I've had a bit of time today as I don't fly out of Stockholm till this afternoon. It's the most day time I've had for 3 months.
So I decided to try and put together the consolidated set of thoughts I've had around these melting events.
First is that continuing increased in greenhouse gasses retain heat in the atmosphere which causes global warming and climate change. Average CO2 is around 2ppm per annum. Up from about 1.5ppm per annum. But the real story is in the accumulated volume of CO2 in the atmosphere
OK so I have to ask "what heat". Well, in reality, there is only one heat source. The heat generated by solar flux in the day time.
OK so I have to go and find the solar output over the satellite period on which we are basing our predictions. Sadly I can't find a chart which shows cycle 24 because it's not finished yet. However we know that the cycle 23-24 low was the lowest for 100 years. We also know that cycle 24 is much lower in solar output than the previous 3 cycles.
Now there is one more element to this picture. So called "natural" variability. The very largest of this is the El nino/La nina pacific SST cycles. I'm willing to bet that this is not variable at all but actually modellable if we just had enough data and knew enough about the heat flows through the oceans.
OK so CO2 is rising. This means that every solar cycle the system becomes more sensitive to solar input. Less sensitive to natural variations and that the heatsinks of the planet have to absorb the trapped heat and try and balance the climate.
So we should see loss of ice on a cyclical basis. With regrowth during the solar low and loss during the solar peaks. Also one point I have noted is that the solar peak and the fall off into the solar low tend to have a cumulative impact. I would expect this with CO2 as the heat generated by the cycle is retained until it finally hits the low and the effect is cumulative.

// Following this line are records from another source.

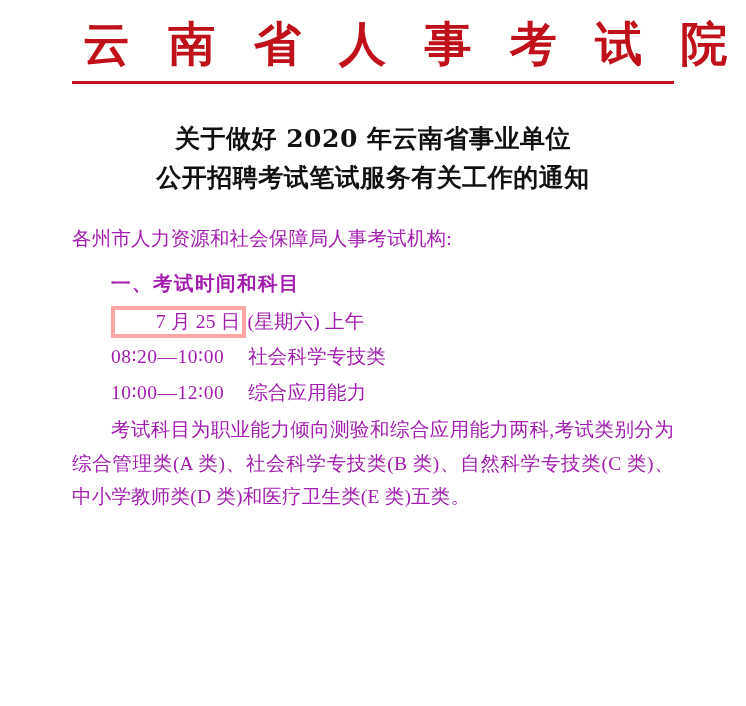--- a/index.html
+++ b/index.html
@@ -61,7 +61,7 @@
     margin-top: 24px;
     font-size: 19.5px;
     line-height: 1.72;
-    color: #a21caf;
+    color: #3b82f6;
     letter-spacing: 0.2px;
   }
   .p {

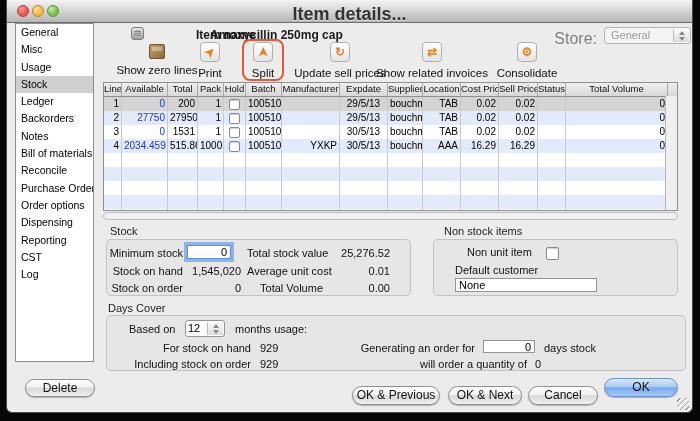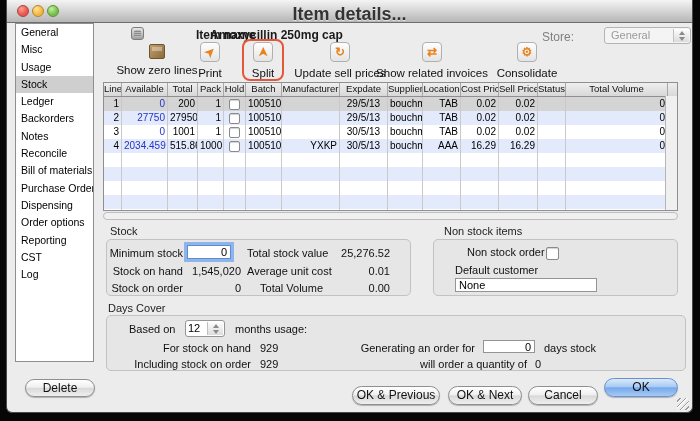--- a/index.html
+++ b/index.html
@@ -30,7 +30,7 @@
   .item-icon:after{content:"";position:absolute;left:2px;top:2px;right:2px;bottom:2px;border-radius:2px;
              background:repeating-linear-gradient(0deg,#bbb 0 1px,#888 1px 2px);}
   .hdr-label{position:absolute;top:28px;font-size:12px;font-weight:bold;color:#1a1a1a;white-space:nowrap;}
-  .store-label{position:absolute;left:535px;top:30px;width:55px;font-size:12px;color:#7f7f7f;}
+  .store-label{position:absolute;left:535px;top:30px;width:55px;text-align:right;font-size:16px;color:#7f7f7f;}
   .store-select{position:absolute;left:597px;top:27px;width:87px;height:17px;background:#f4f4f4;
                 border:1px solid #b4b4b4;border-radius:3px;box-sizing:border-box;font-size:11px;color:#9a9a9a;
                 line-height:15px;padding-left:6px;}

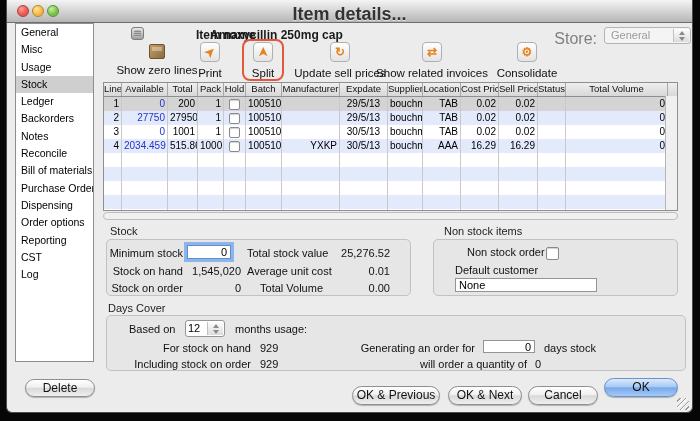--- a/index.html
+++ b/index.html
@@ -231,7 +231,7 @@
         <div class="trow">
           <div class="tc" style="width: 18px; text-align: right;">3</div>
           <div class="tc blue-num" style="width: 46px; text-align: right;">0</div>
-          <div class="tc" style="width: 30px; text-align: right;">1001</div>
+          <div class="tc" style="width: 30px; text-align: right;">1531</div>
           <div class="tc" style="width: 26px; text-align: right;">1</div>
           <div class="tc" style="width: 22px; text-align: center;"><span class="cb"></span></div>
           <div class="tc" style="width: 36px; text-align: center;">1005108</div>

Then we come to the final part. Variability. So I need to get the SST cycle chart and overlay it on the other two. Where El Nino and solar peak coincide, we should see more loss of ice. Where low and La Nina coincide we should see significant regrowth.
On the opposite side, if a La Nina and a peak coincide we should see less loss and if a low and an El Nino coincide we should see less regrowth or even, in extreme cases, a continuance of the ice loss.
Over all of this, the continuing increase of the CO2 input should create a constant degradation in the ice pack as the heat retained, decade on decade, should continue to impact ice regrowth, especially in winter and in solar lows.
So if I overlay the Ice extent chart, with the solar cycle chart, with the El Nino/La Nina chart, for the satellite record. I should get a correlation of the ice loss results. Granted I have not allowed for changes in Ice Mechanics or for weather changes due to the large increase of heat into the Arctic. But these are relatively new phenomena and data simply does not exist for it.
Apologies, I'm now wizard with images so I simply made them all 50% transparent and saved it out as a PNG. The source images are in the same album which is open if you have the link
It doesn't all map out cleanly, certainly cycle 22 was odd. However the predictions by Hansen Et Al, that we transitioned to a new base in 2,000 and that CO2 mechanics finally took over, looks realistic in terms of ice loss.
OK so looking at that, what should it predict for 2013?
CO2 input in 2012 was almost at record highs and it continues to be high
We are at solar maximum.
El Nino kicked off at the end of 2012.
The ice is thin
Loss is faster than normal in the early part of the season
Weather, so far, is not favouring ice growth.
For 2011/12 the cycle is upside down. (relatively), Low solar, La Nina and high ice loss. 2010 is understandable, I take 2011 and 12 to mean a breakdown in the integrity of the ice.
Personally I’d say all bets are off. But we do have to make some kind of reasoned answer and predict some kind of change.